Up to and including the line with "43: (298, 75, 0.32)", restate the material below word for word, beginning with its first line.

Start of Dataset extract

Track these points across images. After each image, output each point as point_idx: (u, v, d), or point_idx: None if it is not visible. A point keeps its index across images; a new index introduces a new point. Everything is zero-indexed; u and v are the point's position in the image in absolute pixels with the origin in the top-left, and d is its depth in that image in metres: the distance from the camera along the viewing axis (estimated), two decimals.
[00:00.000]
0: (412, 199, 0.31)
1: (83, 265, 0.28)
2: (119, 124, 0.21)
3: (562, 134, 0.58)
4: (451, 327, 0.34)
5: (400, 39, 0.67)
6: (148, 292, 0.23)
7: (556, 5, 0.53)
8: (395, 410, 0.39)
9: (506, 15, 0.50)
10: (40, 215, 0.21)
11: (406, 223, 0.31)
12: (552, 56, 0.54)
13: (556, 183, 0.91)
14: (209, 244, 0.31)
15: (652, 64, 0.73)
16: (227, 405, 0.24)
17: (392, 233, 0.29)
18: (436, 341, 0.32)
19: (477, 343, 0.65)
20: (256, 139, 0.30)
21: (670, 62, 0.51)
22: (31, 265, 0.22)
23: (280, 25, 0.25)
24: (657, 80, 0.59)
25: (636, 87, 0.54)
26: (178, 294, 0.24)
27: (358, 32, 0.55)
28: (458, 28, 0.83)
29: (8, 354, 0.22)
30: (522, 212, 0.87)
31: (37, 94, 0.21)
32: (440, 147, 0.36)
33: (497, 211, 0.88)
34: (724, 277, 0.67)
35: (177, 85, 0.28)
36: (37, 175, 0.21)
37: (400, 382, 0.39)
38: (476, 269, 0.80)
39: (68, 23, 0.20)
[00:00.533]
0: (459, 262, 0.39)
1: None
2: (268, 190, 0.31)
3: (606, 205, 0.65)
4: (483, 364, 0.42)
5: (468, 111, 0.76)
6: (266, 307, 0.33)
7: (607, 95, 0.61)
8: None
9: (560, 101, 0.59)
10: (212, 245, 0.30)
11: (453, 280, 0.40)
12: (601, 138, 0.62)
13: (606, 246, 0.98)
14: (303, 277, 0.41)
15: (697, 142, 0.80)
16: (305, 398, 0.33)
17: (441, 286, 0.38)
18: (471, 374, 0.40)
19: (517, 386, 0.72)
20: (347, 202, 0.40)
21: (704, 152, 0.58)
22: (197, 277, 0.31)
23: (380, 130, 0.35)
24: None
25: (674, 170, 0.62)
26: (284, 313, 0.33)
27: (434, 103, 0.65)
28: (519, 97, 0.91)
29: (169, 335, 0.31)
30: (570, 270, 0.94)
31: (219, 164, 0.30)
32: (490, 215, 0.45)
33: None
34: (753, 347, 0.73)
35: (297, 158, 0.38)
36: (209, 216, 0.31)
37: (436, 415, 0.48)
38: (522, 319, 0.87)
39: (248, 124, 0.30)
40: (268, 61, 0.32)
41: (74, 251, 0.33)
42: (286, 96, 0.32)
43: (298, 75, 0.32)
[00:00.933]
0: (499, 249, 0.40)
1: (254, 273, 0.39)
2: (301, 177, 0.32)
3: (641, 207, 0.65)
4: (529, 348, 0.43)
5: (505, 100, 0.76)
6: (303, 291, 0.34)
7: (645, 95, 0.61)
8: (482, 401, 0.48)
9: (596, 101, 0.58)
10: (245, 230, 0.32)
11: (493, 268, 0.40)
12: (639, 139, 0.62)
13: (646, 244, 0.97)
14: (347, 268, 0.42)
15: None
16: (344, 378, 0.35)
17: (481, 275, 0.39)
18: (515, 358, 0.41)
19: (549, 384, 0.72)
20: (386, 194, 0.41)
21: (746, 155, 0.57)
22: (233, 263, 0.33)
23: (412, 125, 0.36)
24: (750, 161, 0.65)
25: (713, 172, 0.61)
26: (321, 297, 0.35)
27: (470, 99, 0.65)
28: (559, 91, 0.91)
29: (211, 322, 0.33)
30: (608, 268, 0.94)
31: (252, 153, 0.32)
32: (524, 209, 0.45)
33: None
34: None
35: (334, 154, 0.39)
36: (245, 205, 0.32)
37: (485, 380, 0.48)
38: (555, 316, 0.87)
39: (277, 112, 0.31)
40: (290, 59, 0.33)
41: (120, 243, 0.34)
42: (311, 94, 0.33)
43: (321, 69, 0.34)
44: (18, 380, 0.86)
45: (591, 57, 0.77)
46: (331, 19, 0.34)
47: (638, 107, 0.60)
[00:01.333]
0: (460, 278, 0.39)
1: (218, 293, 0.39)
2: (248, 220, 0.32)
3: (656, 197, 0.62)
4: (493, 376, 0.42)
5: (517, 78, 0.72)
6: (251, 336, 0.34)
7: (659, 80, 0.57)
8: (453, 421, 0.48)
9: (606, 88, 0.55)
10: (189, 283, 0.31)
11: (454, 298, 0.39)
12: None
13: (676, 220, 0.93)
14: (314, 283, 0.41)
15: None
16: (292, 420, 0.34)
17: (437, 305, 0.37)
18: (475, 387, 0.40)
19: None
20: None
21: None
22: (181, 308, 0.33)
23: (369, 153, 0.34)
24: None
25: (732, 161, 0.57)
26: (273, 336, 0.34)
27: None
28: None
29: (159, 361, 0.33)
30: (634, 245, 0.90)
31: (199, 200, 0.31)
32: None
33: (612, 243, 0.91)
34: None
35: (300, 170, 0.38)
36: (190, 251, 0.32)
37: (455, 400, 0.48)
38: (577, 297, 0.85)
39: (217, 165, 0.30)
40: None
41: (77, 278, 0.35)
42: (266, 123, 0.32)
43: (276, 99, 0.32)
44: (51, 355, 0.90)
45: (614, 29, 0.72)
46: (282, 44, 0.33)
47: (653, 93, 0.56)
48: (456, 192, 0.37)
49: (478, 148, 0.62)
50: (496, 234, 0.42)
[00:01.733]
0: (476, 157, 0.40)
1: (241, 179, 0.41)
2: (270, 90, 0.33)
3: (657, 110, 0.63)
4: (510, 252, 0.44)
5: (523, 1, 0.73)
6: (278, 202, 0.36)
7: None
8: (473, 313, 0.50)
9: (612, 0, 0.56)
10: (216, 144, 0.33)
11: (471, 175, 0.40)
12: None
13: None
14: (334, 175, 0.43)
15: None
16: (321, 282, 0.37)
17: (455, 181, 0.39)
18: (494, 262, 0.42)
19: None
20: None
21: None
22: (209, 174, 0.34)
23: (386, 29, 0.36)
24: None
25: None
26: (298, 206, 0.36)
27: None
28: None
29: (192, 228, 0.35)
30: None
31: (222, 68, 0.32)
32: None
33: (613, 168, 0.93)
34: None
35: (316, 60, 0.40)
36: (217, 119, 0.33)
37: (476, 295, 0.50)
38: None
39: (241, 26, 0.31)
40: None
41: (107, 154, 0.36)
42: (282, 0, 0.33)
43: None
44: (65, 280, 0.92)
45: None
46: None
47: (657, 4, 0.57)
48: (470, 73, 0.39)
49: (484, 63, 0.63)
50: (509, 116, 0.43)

End of Dataset extract

Solution to this problem.
Track these points across images. After each image, output each point as point_idx: (u, v, d), or point_idx: None if it is not visible. A point keeps its index across images; a new index introduces a new point. Everything is zero-indexed; u and v are the point's position in the image in absolute pixels with the origin in the top-left, and d is its depth in that image in metres: the distance from the camera along the viewing axis (estimated), two decimals.
[00:00.000]
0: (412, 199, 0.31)
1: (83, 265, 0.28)
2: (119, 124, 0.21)
3: (562, 134, 0.58)
4: (451, 327, 0.34)
5: (400, 39, 0.67)
6: (148, 292, 0.23)
7: (556, 5, 0.53)
8: (395, 410, 0.39)
9: (506, 15, 0.50)
10: (40, 215, 0.21)
11: (406, 223, 0.31)
12: (552, 56, 0.54)
13: (556, 183, 0.91)
14: (209, 244, 0.31)
15: (652, 64, 0.73)
16: (227, 405, 0.24)
17: (392, 233, 0.29)
18: (436, 341, 0.32)
19: (477, 343, 0.65)
20: (256, 139, 0.30)
21: (670, 62, 0.51)
22: (31, 265, 0.22)
23: (280, 25, 0.25)
24: (657, 80, 0.59)
25: (636, 87, 0.54)
26: (178, 294, 0.24)
27: (358, 32, 0.55)
28: (458, 28, 0.83)
29: (8, 354, 0.22)
30: (522, 212, 0.87)
31: (37, 94, 0.21)
32: (440, 147, 0.36)
33: (497, 211, 0.88)
34: (724, 277, 0.67)
35: (177, 85, 0.28)
36: (37, 175, 0.21)
37: (400, 382, 0.39)
38: (476, 269, 0.80)
39: (68, 23, 0.20)
[00:00.533]
0: (459, 262, 0.39)
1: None
2: (268, 190, 0.31)
3: (606, 205, 0.65)
4: (483, 364, 0.42)
5: (468, 111, 0.76)
6: (266, 307, 0.33)
7: (607, 95, 0.61)
8: None
9: (560, 101, 0.59)
10: (212, 245, 0.30)
11: (453, 280, 0.40)
12: (601, 138, 0.62)
13: (606, 246, 0.98)
14: (303, 277, 0.41)
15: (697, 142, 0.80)
16: (305, 398, 0.33)
17: (441, 286, 0.38)
18: (471, 374, 0.40)
19: (517, 386, 0.72)
20: (347, 202, 0.40)
21: (704, 152, 0.58)
22: (197, 277, 0.31)
23: (380, 130, 0.35)
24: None
25: (674, 170, 0.62)
26: (284, 313, 0.33)
27: (434, 103, 0.65)
28: (519, 97, 0.91)
29: (169, 335, 0.31)
30: (570, 270, 0.94)
31: (219, 164, 0.30)
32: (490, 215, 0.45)
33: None
34: (753, 347, 0.73)
35: (297, 158, 0.38)
36: (209, 216, 0.31)
37: (436, 415, 0.48)
38: (522, 319, 0.87)
39: (248, 124, 0.30)
40: (268, 61, 0.32)
41: (74, 251, 0.33)
42: (286, 96, 0.32)
43: (298, 75, 0.32)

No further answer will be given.